Exercise data below:
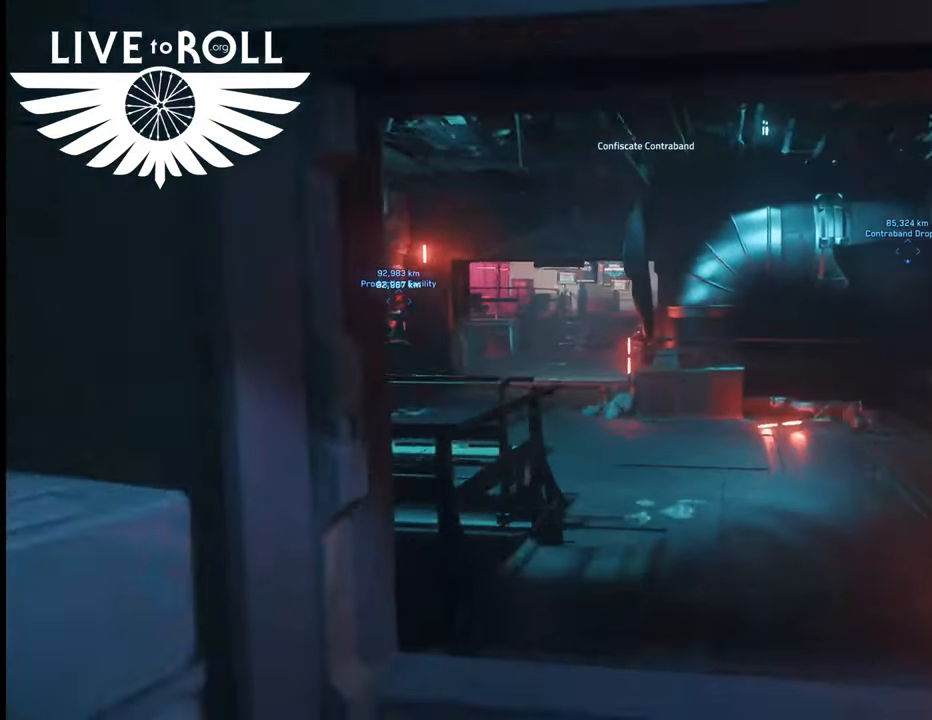
{"buttons": [], "left_stick": "up", "right_stick": "right", "events": []}
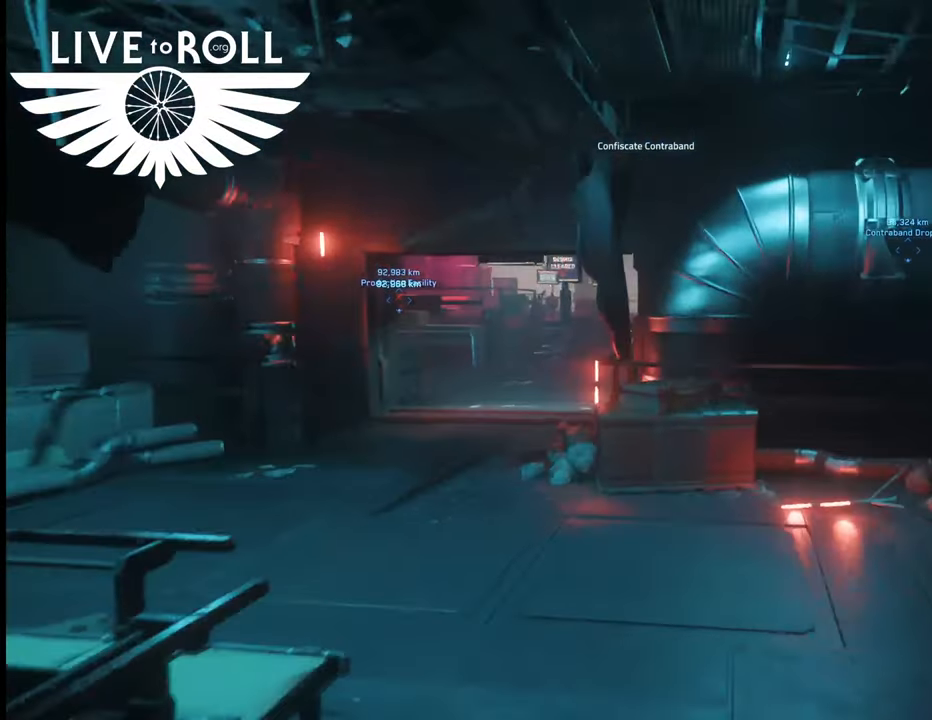
{"buttons": [], "left_stick": "up-left", "right_stick": "right", "events": [[400, "left_stick", "up-left"]]}
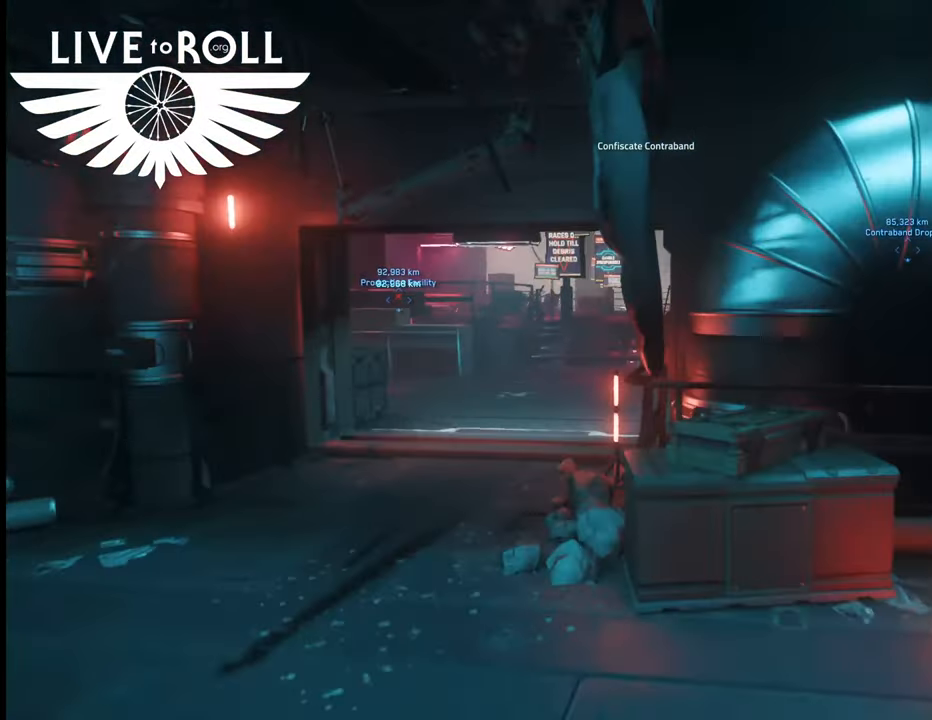
{"buttons": [], "left_stick": "up-left", "right_stick": "right", "events": []}
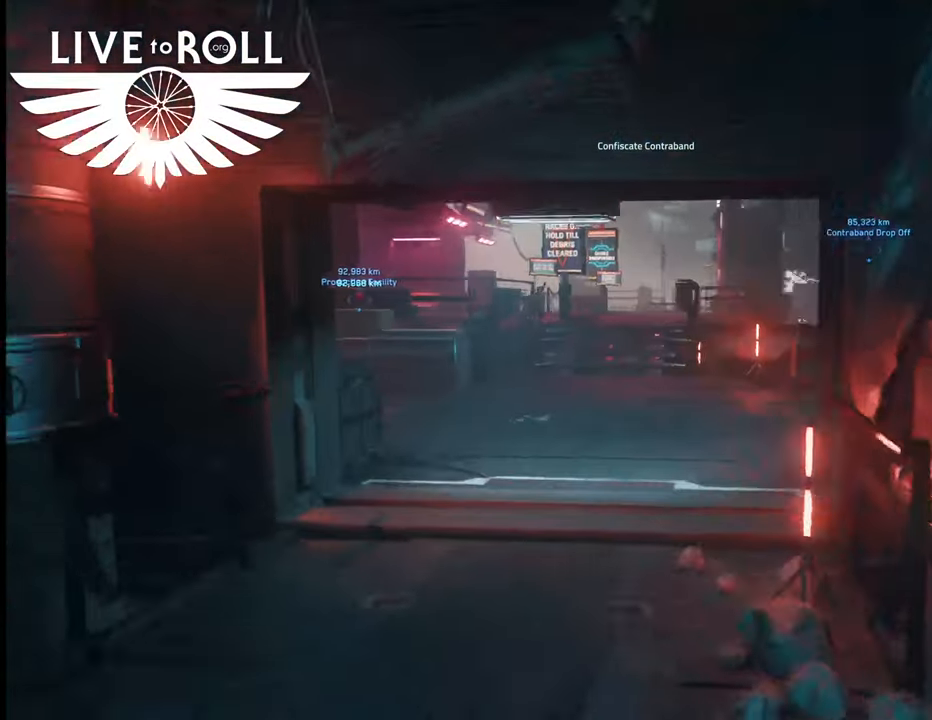
{"buttons": [], "left_stick": "up-left", "right_stick": "right", "events": []}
End of Exercise data.
# What you have to do:
Print the full listing exactly, dropping the pictures.

# Result below:
{"buttons": [], "left_stick": "up", "right_stick": "right", "events": []}
{"buttons": [], "left_stick": "up-left", "right_stick": "right", "events": [[400, "left_stick", "up-left"]]}
{"buttons": [], "left_stick": "up-left", "right_stick": "right", "events": []}
{"buttons": [], "left_stick": "up-left", "right_stick": "right", "events": []}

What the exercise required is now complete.